Task goal — For each line in the records, produce an exact copy.

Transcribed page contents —
Segment Open

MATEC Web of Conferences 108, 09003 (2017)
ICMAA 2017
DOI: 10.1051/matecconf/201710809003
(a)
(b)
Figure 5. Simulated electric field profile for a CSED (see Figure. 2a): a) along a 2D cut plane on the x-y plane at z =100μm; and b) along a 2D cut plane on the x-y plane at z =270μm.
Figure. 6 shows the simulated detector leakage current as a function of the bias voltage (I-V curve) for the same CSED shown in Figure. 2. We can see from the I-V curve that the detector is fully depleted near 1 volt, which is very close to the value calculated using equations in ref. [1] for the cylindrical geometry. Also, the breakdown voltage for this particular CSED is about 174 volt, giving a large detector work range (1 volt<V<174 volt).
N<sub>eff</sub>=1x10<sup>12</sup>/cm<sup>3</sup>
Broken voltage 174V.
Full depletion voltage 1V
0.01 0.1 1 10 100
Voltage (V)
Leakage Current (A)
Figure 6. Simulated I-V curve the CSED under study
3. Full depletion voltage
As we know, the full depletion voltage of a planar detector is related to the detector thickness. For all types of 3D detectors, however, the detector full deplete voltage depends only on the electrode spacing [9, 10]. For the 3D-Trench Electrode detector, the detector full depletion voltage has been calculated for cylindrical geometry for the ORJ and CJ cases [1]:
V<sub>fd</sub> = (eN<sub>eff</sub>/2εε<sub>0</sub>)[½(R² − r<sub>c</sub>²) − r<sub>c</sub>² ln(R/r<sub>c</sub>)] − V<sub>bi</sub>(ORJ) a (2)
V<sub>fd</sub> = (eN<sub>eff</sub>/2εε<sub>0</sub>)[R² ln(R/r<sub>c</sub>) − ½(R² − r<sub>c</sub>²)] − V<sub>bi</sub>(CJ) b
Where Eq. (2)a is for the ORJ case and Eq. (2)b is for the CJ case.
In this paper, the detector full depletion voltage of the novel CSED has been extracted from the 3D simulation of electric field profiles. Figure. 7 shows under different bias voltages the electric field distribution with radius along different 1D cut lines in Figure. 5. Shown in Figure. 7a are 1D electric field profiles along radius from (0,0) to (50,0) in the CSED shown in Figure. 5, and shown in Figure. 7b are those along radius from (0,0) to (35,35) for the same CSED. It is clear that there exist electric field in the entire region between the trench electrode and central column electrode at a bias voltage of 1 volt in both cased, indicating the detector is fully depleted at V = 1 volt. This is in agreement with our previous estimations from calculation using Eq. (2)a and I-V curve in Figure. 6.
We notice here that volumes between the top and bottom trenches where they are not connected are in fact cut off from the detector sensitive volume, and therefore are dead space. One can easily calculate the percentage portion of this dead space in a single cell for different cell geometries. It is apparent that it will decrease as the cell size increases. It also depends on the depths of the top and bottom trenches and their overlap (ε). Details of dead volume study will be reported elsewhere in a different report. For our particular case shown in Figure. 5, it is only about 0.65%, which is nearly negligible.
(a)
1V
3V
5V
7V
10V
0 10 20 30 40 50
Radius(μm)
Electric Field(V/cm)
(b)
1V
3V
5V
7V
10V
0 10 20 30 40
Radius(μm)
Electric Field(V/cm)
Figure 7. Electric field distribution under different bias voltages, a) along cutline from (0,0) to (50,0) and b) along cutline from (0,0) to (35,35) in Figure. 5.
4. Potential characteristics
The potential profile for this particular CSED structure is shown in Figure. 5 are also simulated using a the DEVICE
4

Segment Closed

Answer to this task —
MATEC Web of Conferences 108, 09003 (2017)
ICMAA 2017
DOI: 10.1051/matecconf/201710809003
(a)
(b)
Figure 5. Simulated electric field profile for a CSED (see Figure. 2a): a) along a 2D cut plane on the x-y plane at z =100μm; and b) along a 2D cut plane on the x-y plane at z =270μm.
Figure. 6 shows the simulated detector leakage current as a function of the bias voltage (I-V curve) for the same CSED shown in Figure. 2. We can see from the I-V curve that the detector is fully depleted near 1 volt, which is very close to the value calculated using equations in ref. [1] for the cylindrical geometry. Also, the breakdown voltage for this particular CSED is about 174 volt, giving a large detector work range (1 volt<V<174 volt).
N<sub>eff</sub>=1x10<sup>12</sup>/cm<sup>3</sup>
Broken voltage 174V.
Full depletion voltage 1V
0.01 0.1 1 10 100
Voltage (V)
Leakage Current (A)
Figure 6. Simulated I-V curve the CSED under study
3. Full depletion voltage
As we know, the full depletion voltage of a planar detector is related to the detector thickness. For all types of 3D detectors, however, the detector full deplete voltage depends only on the electrode spacing [9, 10]. For the 3D-Trench Electrode detector, the detector full depletion voltage has been calculated for cylindrical geometry for the ORJ and CJ cases [1]:
V<sub>fd</sub> = (eN<sub>eff</sub>/2εε<sub>0</sub>)[½(R² − r<sub>c</sub>²) − r<sub>c</sub>² ln(R/r<sub>c</sub>)] − V<sub>bi</sub>(ORJ) a (2)
V<sub>fd</sub> = (eN<sub>eff</sub>/2εε<sub>0</sub>)[R² ln(R/r<sub>c</sub>) − ½(R² − r<sub>c</sub>²)] − V<sub>bi</sub>(CJ) b
Where Eq. (2)a is for the ORJ case and Eq. (2)b is for the CJ case.
In this paper, the detector full depletion voltage of the novel CSED has been extracted from the 3D simulation of electric field profiles. Figure. 7 shows under different bias voltages the electric field distribution with radius along different 1D cut lines in Figure. 5. Shown in Figure. 7a are 1D electric field profiles along radius from (0,0) to (50,0) in the CSED shown in Figure. 5, and shown in Figure. 7b are those along radius from (0,0) to (35,35) for the same CSED. It is clear that there exist electric field in the entire region between the trench electrode and central column electrode at a bias voltage of 1 volt in both cased, indicating the detector is fully depleted at V = 1 volt. This is in agreement with our previous estimations from calculation using Eq. (2)a and I-V curve in Figure. 6.
We notice here that volumes between the top and bottom trenches where they are not connected are in fact cut off from the detector sensitive volume, and therefore are dead space. One can easily calculate the percentage portion of this dead space in a single cell for different cell geometries. It is apparent that it will decrease as the cell size increases. It also depends on the depths of the top and bottom trenches and their overlap (ε). Details of dead volume study will be reported elsewhere in a different report. For our particular case shown in Figure. 5, it is only about 0.65%, which is nearly negligible.
(a)
1V
3V
5V
7V
10V
0 10 20 30 40 50
Radius(μm)
Electric Field(V/cm)
(b)
1V
3V
5V
7V
10V
0 10 20 30 40
Radius(μm)
Electric Field(V/cm)
Figure 7. Electric field distribution under different bias voltages, a) along cutline from (0,0) to (50,0) and b) along cutline from (0,0) to (35,35) in Figure. 5.
4. Potential characteristics
The potential profile for this particular CSED structure is shown in Figure. 5 are also simulated using a the DEVICE
4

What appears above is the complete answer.